Horary Numerology As Applied To Cotton Market Book

Horary Numerology As Applied To Cotton: Market Book

The original text is a marvel of Victorian esoteric engineering. Here is the step-by-step process as outlined in Chapter III of Crowe's work.

“October 14th, 1884. New Orleans. Query: ‘Will 200 bales of Orleans Upland clear $0.12/lb by Tuesday?’ — Time of query: 2:47 PM CST. Planetary hour of Venus in Libra. — Numeric reduction of ‘200 bales + Orleans + Tuesday’ = 47 / 11 / 2. — Judgment: Venus (6) + 2 = 8 (The Wheel of Cotton). Delay indicated. Do not sell before the 3rd hour after dawn on Wednesday. Price shall touch 12.25 but close at 11.9. — Outcome note (added later in pencil): ‘Sold at 12.1. Missed high by 0.15. System holds.’” Horary Numerology As Applied To Cotton Market Book

To master this system, you must understand three components: The original text is a marvel of Victorian


The true believer in Horary Numerology argues that the cotton market, as a global human enterprise, has a collective unconscious rhythm. Every purchase, every contract, every bale weighed—all of it generates a numerical field. By interrogating the precise moment of a question, the trader taps into what Carl Jung would later call "synchronicity"—the meaningful coincidence of an inner thought with an outer event. “October 14th, 1884

Crowe’s genius was not that he predicted the future, but that he mapped the numerical grammar of a specific market’s emotional cycles.

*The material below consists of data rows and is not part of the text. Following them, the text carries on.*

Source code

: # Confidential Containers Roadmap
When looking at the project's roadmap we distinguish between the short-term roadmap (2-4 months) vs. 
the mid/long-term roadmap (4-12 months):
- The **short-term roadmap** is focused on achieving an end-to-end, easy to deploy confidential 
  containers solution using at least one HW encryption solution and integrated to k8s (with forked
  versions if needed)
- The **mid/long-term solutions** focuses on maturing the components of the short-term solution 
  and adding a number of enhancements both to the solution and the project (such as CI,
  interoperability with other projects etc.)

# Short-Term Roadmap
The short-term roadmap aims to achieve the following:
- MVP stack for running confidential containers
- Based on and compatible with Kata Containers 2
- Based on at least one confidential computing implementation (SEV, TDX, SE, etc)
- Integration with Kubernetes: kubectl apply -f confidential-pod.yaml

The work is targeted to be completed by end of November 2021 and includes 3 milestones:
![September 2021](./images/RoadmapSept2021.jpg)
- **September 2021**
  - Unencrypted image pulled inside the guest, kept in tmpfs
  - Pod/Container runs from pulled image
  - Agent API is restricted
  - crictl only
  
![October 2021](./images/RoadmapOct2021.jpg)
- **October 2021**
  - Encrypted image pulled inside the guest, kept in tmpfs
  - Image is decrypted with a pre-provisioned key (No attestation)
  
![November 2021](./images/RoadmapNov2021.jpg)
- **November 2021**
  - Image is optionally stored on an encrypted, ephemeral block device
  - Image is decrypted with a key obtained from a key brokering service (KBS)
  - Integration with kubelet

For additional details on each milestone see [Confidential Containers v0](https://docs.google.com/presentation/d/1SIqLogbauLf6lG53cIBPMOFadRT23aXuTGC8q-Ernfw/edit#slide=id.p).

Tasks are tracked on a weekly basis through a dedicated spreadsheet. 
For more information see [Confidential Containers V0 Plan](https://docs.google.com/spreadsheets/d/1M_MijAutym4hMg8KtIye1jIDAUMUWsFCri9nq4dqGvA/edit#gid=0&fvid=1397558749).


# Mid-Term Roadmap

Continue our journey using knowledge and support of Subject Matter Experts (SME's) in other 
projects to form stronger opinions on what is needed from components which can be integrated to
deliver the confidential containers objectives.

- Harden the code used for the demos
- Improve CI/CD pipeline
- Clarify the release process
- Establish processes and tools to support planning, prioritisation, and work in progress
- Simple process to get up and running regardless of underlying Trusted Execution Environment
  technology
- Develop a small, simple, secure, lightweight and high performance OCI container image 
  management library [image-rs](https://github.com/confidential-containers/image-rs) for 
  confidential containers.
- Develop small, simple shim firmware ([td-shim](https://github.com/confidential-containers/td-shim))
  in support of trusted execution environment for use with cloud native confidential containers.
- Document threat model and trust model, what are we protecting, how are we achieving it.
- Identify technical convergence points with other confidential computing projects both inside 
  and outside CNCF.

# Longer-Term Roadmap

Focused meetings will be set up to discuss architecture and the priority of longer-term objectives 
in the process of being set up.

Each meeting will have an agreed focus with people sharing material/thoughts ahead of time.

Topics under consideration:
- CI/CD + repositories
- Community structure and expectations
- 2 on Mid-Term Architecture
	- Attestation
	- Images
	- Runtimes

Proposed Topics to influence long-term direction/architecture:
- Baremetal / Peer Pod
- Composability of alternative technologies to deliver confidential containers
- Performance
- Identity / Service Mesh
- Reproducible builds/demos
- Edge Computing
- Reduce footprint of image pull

The Cotton Market Book is essentially a distress call responder: it listens to the universe’s vibration at the moment of anxiety and returns a coherent, market-relevant answer.

  • The Modern Table (Derived from the original text):
  • The Cotton Corroboration: Cross-check PRN 9 with the current weather report for West Texas. If the forecast matches the book’s "Delayed Decline" profile, place the trade.
  • Preface

  • Step 5 — Correlate numbers with horary indicators:
  • Step 6 — Produce graded verdict and practical rule: translate into a clear trading action (enter, hold, scale-in, exit) with explicit risk limits and time horizon tied to horary timing (e.g., 7-day, 1-month, next delivery cycle).
  • Planetary correspondences (illustrative):
  • Number–meaning shorthand (applied to numeric price or date):
  • Case B — Delivery/warehouse squeeze near expiry:
  • Sizing and leverage:
  • Time horizon:
  • Exit and stop rules:
  • Avoid data-snooping: predefine rules before scanning historical charts.